— DO THIS —
Copy every line of the records below without changing a single character.

* Begin *

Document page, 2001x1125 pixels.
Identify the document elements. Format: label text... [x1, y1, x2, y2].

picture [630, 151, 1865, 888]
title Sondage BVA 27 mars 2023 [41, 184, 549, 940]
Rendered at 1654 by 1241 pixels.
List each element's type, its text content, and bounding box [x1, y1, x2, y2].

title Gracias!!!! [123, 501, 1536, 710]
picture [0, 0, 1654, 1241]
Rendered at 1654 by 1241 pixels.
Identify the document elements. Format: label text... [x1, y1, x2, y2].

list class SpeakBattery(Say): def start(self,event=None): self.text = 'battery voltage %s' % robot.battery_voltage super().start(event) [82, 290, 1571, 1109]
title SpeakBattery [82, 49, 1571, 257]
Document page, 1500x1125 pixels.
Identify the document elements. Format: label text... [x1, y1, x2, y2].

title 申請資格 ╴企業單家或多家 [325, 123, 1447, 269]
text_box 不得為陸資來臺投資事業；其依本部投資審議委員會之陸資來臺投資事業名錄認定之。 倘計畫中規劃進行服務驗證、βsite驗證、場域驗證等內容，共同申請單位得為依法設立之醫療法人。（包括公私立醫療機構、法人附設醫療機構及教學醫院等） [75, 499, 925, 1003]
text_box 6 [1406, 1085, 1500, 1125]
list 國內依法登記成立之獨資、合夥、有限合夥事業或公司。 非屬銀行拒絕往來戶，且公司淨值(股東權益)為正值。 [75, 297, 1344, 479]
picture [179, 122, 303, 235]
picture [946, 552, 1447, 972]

* End *

— SOLUTION TO THE PROBLEM —
Document page, 2001x1125 pixels.
Identify the document elements. Format: label text... [x1, y1, x2, y2].

picture [630, 151, 1865, 888]
title Sondage BVA 27 mars 2023 [41, 184, 549, 940]
Rendered at 1654 by 1241 pixels.
List each element's type, its text content, and bounding box [x1, y1, x2, y2].

title Gracias!!!! [123, 501, 1536, 710]
picture [0, 0, 1654, 1241]
Rendered at 1654 by 1241 pixels.
Identify the document elements. Format: label text... [x1, y1, x2, y2].

list class SpeakBattery(Say): def start(self,event=None): self.text = 'battery voltage %s' % robot.battery_voltage super().start(event) [82, 290, 1571, 1109]
title SpeakBattery [82, 49, 1571, 257]
Document page, 1500x1125 pixels.
Identify the document elements. Format: label text... [x1, y1, x2, y2].

title 申請資格 ╴企業單家或多家 [325, 123, 1447, 269]
text_box 不得為陸資來臺投資事業；其依本部投資審議委員會之陸資來臺投資事業名錄認定之。 倘計畫中規劃進行服務驗證、βsite驗證、場域驗證等內容，共同申請單位得為依法設立之醫療法人。（包括公私立醫療機構、法人附設醫療機構及教學醫院等） [75, 499, 925, 1003]
text_box 6 [1406, 1085, 1500, 1125]
list 國內依法登記成立之獨資、合夥、有限合夥事業或公司。 非屬銀行拒絕往來戶，且公司淨值(股東權益)為正值。 [75, 297, 1344, 479]
picture [179, 122, 303, 235]
picture [946, 552, 1447, 972]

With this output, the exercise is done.